だが二人は全く反省する気はなく、それ処かまるで俺が悪い事をしたかの様に事件が収束してしまった。俺に落ち度があるとすればそれはスティックゲームを軽はずみに行った事だが、それ以外に落ち度はあるだろうか。
…………いや、ない。
お客様として二人を扱わなかった事? いやいや、あれだけ俺の妹に迷惑かけておいてお客様面する二人がおかしいのだ。仮に法律が許したとしても、俺は妹を泣かせる様な奴等を客人とは思わない。後は…………やはり、軽はずみに行った事くらいしか落ち度がない。それが唯一にして最大の落ち度という訳か。やらかした。
「俺が……中断しなきゃなあ」
那須川の発言から察するに、俺がゲームを提案せずともキスの機会は窺っていた様だが、それでも俺が提案したせいであんな事になったのだ。悪いのは俺。全部俺。いつも俺。常に俺。

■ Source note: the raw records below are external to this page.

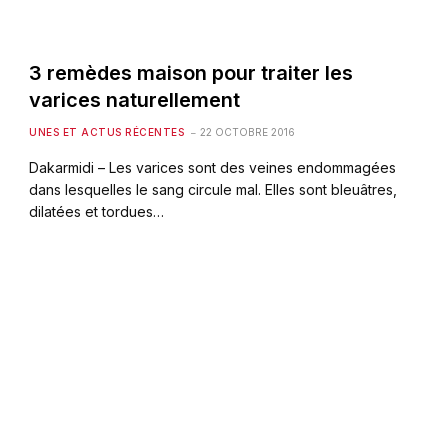
3 remèdes maison pour traiter les
varices naturellement
UNES ET ACTUS RÉCENTES
22 OCTOBRE 2016
Dakarmidi – Les varices sont des veines endommagées
dans lesquelles le sang circule mal. Elles sont bleuâtres,
dilatées et tordues…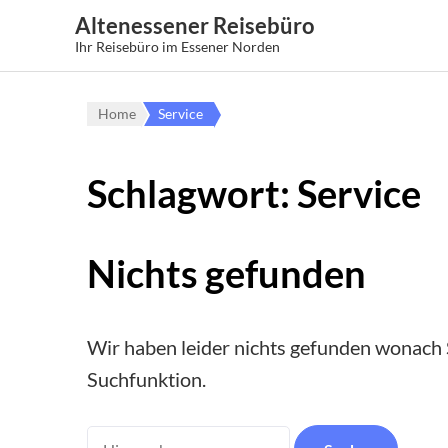
Altenessener Reisebüro
Ihr Reisebüro im Essener Norden
Home
Service
Schlagwort:
Service
Nichts gefunden
Wir haben leider nichts gefunden wonach S
Suchfunktion.
Suchen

俺が悪くなかった事なんてどれくらいあった。運はいつも俺に味方してくれない。最悪だ。
「…………はあ」
溜息を吐く。一回くらい許してほしい。俺は自らの手でぶち壊してしまったのだ。このパーティを。せっかく妹が俺の為に開いてくれたというのに。
どうしてこう、いつも悪い方向にしか転がらないのだろうか。
「大丈夫か」
「……部長。上で遊んでる人達に下りてきても良いって伝えてきてください。俺はトイレ行ってきます」
こちらの気持ちを汲んでくれたか、彼は敢えて何も言わず、黙々と階段を上って行った。見送りつつ、俺はトイレの中に足を踏み入れる。
「……寒ッ!」
誰だよ、この時期に窓なんか開けた奴は。
ウチの窓は狭いので、空き巣が入ろうとしたという線は無さそうだ。こんな所から人が入れたら驚愕する。精々横の庭に物を下ろせるくらいだが、ここを経由するくらいなら最初から外を経由するだろう。何の使い道も無い窓だ。
俺は窓を乱暴に閉めると、用を足す為にズボンを下ろした。
―――そう言えば碧花を通してと言っていたが、あれは本当にどういう事なのだろうか。トイレから出たら、早速聞いてみるか。